Key features that all three:

ACID Transactions: Ensures data consistency during concurrent operations.
Time Travel: Allows querying data at different points in time.
Schema Evolution: The ability to manage and adapt to changes in a dataset's schema.
Version Rollback: Reverting a table to a previous version of its data and schema.

The primary differences between these formats lie in their intended use cases and the ecosystems they support.

Apache Hudi: Designed for near real-time data ingestion and updates, Hudi excels in scenarios requiring frequent updates and Change Data Capture (CDC). It integrates tightly with Apache Spark, Hive, and Presto/Trino, making it a strong choice for dynamic, update-heavy environments.
Apache Iceberg: Optimized for large-scale analytics and table management, Iceberg is tailored to handle big data workloads. It boasts robust integration with engines like Apache Spark, Presto, Trino, and Flink. Originally designed as a standalone table format, it has recently gained significant traction in cloud ecosystems, particularly on platforms like AWS.
Delta Lake: Widely favored in the ML/AI community, Delta Lake is known for its seamless integration with Spark and Databricks. It enhances data lakes with features for reliability and performance, making it well-suited for machine learning and streaming applications.

The following table provides a detailed comparison of the features across all three formats:

Feature	Apache Hudi	Apache Iceberg	Delta Lake
Write Modes	- MOR: Write updates to delta log files; merge at read time. - COW: Rewrite Parquet files during updates.	Always writes new data files for updates	Always writes new data files for updates
ACID Transactions	Yes	Yes	Yes
Schema Evolution	Yes(with some limitations, see docs)	Yes	Yes
Time Travel	Yes	Yes	Yes
Partitioning Approach	Explicit folder-based partitioning	Hidden partitions with metadata-driven management.	Explicit folder-based partitioning
Partition Column Handling	- Partition columns are tied to directory structure. - Users need to include partition filters in queries for efficiency.	Abstracted from users; columns are logical and don’t need to be part of physical paths.	- Same as Hudi: folder-based partitioning with explicit column management.
Partition Evolution	Manual	Automatic	Manual
Version Rollback	Yes	Yes	Yes
Compaction	Built-in for MOR	Supported (automatic strategies)	Supported with Optimized Write & Auto Compaction
Incremental Queries	Yes (built-in support for upserts)	Yes (through snapshots)	Yes (through Change Data Feed)
Streaming Support	Strong, designed for streaming	Supported (via Spark, Flink) but it is emerging, not as optimized as the other two.	Supported (Spark-native)
Ecosystem Integration	Spark-centric, expanding	Multi-engine (Spark, Flink, Presto)	Spark, Flink, Trino etc.

Conclusion

In conclusion, Apache Iceberg, Delta Lake, and Apache Hudi each provide robust solutions for managing data in modern data lakes, but they cater to distinct use cases and priorities. There is no one-size-fits-all solution—the best choice depends on your specific requirements.
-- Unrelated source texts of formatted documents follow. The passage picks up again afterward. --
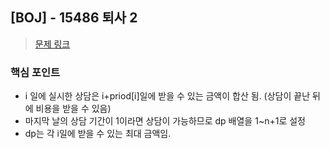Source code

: ## [BOJ] - 15486 퇴사 2
>[문제 링크](https://www.acmicpc.net/problem/15486)

### 핵심 포인트
- i 일에 실시한 상담은 i+priod[i]일에 받을 수 있는 금액이 합산 됨. (상담이 끝난 뒤에 비용을 받을 수 있음)
- 마지막 날의 상담 기간이 1이라면 상담이 가능하므로 dp 배열을 1~n+1로 설정 
- dp는 각 i일에 받을 수 있는 최대 금액임.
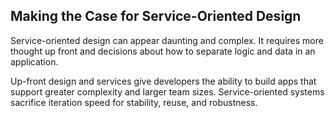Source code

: ## Making the Case for Service-Oriented Design

Service-oriented design can appear daunting and complex. It requires more thought
up front and decisions about how to separate logic and data in an application.

Up-front design and services give developers
the ability to build apps that support greater complexity and larger team sizes.
Service-oriented systems sacrifice iteration speed for stability, reuse, and robustness.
Apache Iceberg: Excels in advanced query optimization, partition management, and scalability, making it an excellent choice for large-scale analytics. Its growing support within AWS further enhances its appeal for organizations leveraging AWS cloud infrastructure.
Delta Lake: With deep integration into Spark and Databricks, Delta Lake is particularly well-suited for machine learning and data engineering workflows, where reliability and performance are critical.
Apache Hudi: Shines in real-time use cases, efficiently handling updates, deletes, and change data capture (CDC), making it ideal for dynamic and streaming data scenarios.

If you're unsure which format best suits your needs or want to experiment with multiple options, Apache XTables can help by enabling interoperability between formats without rewriting dataset files. This flexibility allows you to test and transition between table formats with ease.

Choosing the right format requires a clear understanding of each option's features and strengths. For example, if your use case involves constant partition evolution, Iceberg might be the best fit. By aligning the strengths of each solution with your organization’s goals, you can build an optimized and efficient data lake ecosystem tailored to your needs.